Data START

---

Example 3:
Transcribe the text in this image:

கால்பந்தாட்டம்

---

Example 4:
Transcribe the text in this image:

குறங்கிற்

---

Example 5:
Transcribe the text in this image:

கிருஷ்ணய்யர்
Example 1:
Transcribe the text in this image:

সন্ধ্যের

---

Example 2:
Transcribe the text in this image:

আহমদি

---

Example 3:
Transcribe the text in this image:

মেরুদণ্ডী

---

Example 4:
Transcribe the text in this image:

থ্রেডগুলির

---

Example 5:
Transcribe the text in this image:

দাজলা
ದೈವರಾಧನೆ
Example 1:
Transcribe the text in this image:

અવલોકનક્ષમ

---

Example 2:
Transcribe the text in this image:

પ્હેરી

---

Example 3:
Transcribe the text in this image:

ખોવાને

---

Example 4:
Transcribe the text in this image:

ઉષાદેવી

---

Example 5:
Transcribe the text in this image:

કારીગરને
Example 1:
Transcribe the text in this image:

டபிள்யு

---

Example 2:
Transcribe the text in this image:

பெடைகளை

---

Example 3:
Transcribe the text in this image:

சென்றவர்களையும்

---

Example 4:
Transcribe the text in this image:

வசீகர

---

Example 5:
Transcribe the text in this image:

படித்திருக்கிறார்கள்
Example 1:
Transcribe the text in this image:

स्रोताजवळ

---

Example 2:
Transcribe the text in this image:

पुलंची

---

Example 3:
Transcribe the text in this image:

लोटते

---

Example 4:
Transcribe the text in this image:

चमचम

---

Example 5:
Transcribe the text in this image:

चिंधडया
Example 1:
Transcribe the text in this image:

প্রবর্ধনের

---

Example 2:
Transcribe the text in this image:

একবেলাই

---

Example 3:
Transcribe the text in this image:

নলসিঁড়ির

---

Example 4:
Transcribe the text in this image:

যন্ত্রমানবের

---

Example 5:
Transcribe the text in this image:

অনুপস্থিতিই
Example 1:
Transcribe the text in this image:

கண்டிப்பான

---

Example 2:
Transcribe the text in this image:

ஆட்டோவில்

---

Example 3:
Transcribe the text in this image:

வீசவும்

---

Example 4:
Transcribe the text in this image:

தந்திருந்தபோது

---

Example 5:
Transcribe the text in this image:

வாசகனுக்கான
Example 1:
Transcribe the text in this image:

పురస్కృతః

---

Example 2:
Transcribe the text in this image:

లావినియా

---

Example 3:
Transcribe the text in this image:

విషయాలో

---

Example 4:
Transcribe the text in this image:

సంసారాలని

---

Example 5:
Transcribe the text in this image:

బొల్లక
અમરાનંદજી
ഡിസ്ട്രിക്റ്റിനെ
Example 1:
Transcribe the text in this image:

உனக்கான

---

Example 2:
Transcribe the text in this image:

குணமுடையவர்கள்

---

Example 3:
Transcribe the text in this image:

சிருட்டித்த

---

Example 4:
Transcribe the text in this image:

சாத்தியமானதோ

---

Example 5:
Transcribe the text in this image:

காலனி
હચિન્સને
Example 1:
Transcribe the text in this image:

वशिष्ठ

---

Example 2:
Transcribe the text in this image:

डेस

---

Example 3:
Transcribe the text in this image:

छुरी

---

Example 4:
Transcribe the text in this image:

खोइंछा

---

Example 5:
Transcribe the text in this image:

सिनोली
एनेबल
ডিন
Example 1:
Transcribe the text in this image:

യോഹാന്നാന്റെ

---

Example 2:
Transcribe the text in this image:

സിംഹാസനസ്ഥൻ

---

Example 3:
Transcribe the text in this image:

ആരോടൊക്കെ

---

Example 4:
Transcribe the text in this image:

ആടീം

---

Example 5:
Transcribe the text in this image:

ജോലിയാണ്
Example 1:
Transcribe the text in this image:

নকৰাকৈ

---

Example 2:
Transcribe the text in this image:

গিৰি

Data END

[What this task involves]
Your job is to copy all the records exactly.

[Exercise response]
---

Example 3:
Transcribe the text in this image:

கால்பந்தாட்டம்

---

Example 4:
Transcribe the text in this image:

குறங்கிற்

---

Example 5:
Transcribe the text in this image:

கிருஷ்ணய்யர்
Example 1:
Transcribe the text in this image:

সন্ধ্যের

---

Example 2:
Transcribe the text in this image:

আহমদি

---

Example 3:
Transcribe the text in this image:

মেরুদণ্ডী

---

Example 4:
Transcribe the text in this image:

থ্রেডগুলির

---

Example 5:
Transcribe the text in this image:

দাজলা
ದೈವರಾಧನೆ
Example 1:
Transcribe the text in this image:

અવલોકનક્ષમ

---

Example 2:
Transcribe the text in this image:

પ્હેરી

---

Example 3:
Transcribe the text in this image:

ખોવાને

---

Example 4:
Transcribe the text in this image:

ઉષાદેવી

---

Example 5:
Transcribe the text in this image:

કારીગરને
Example 1:
Transcribe the text in this image:

டபிள்யு

---

Example 2:
Transcribe the text in this image:

பெடைகளை

---

Example 3:
Transcribe the text in this image:

சென்றவர்களையும்

---

Example 4:
Transcribe the text in this image:

வசீகர

---

Example 5:
Transcribe the text in this image:

படித்திருக்கிறார்கள்
Example 1:
Transcribe the text in this image:

स्रोताजवळ

---

Example 2:
Transcribe the text in this image:

पुलंची

---

Example 3:
Transcribe the text in this image:

लोटते

---

Example 4:
Transcribe the text in this image:

चमचम

---

Example 5:
Transcribe the text in this image:

चिंधडया
Example 1:
Transcribe the text in this image:

প্রবর্ধনের

---

Example 2:
Transcribe the text in this image:

একবেলাই

---

Example 3:
Transcribe the text in this image:

নলসিঁড়ির

---

Example 4:
Transcribe the text in this image:

যন্ত্রমানবের

---

Example 5:
Transcribe the text in this image:

অনুপস্থিতিই
Example 1:
Transcribe the text in this image:

கண்டிப்பான

---

Example 2:
Transcribe the text in this image:

ஆட்டோவில்

---

Example 3:
Transcribe the text in this image:

வீசவும்

---

Example 4:
Transcribe the text in this image:

தந்திருந்தபோது

---

Example 5:
Transcribe the text in this image:

வாசகனுக்கான
Example 1:
Transcribe the text in this image:

పురస్కృతః

---

Example 2:
Transcribe the text in this image:

లావినియా

---

Example 3:
Transcribe the text in this image:

విషయాలో

---

Example 4:
Transcribe the text in this image:

సంసారాలని

---

Example 5:
Transcribe the text in this image:

బొల్లక
અમરાનંદજી
ഡിസ്ട്രിക്റ്റിനെ
Example 1:
Transcribe the text in this image:

உனக்கான

---

Example 2:
Transcribe the text in this image:

குணமுடையவர்கள்

---

Example 3:
Transcribe the text in this image:

சிருட்டித்த

---

Example 4:
Transcribe the text in this image:

சாத்தியமானதோ

---

Example 5:
Transcribe the text in this image:

காலனி
હચિન્સને
Example 1:
Transcribe the text in this image:

वशिष्ठ

---

Example 2:
Transcribe the text in this image:

डेस

---

Example 3:
Transcribe the text in this image:

छुरी

---

Example 4:
Transcribe the text in this image:

खोइंछा

---

Example 5:
Transcribe the text in this image:

सिनोली
एनेबल
ডিন
Example 1:
Transcribe the text in this image:

യോഹാന്നാന്റെ

---

Example 2:
Transcribe the text in this image:

സിംഹാസനസ്ഥൻ

---

Example 3:
Transcribe the text in this image:

ആരോടൊക്കെ

---

Example 4:
Transcribe the text in this image:

ആടീം

---

Example 5:
Transcribe the text in this image:

ജോലിയാണ്
Example 1:
Transcribe the text in this image:

নকৰাকৈ

---

Example 2:
Transcribe the text in this image:

গিৰি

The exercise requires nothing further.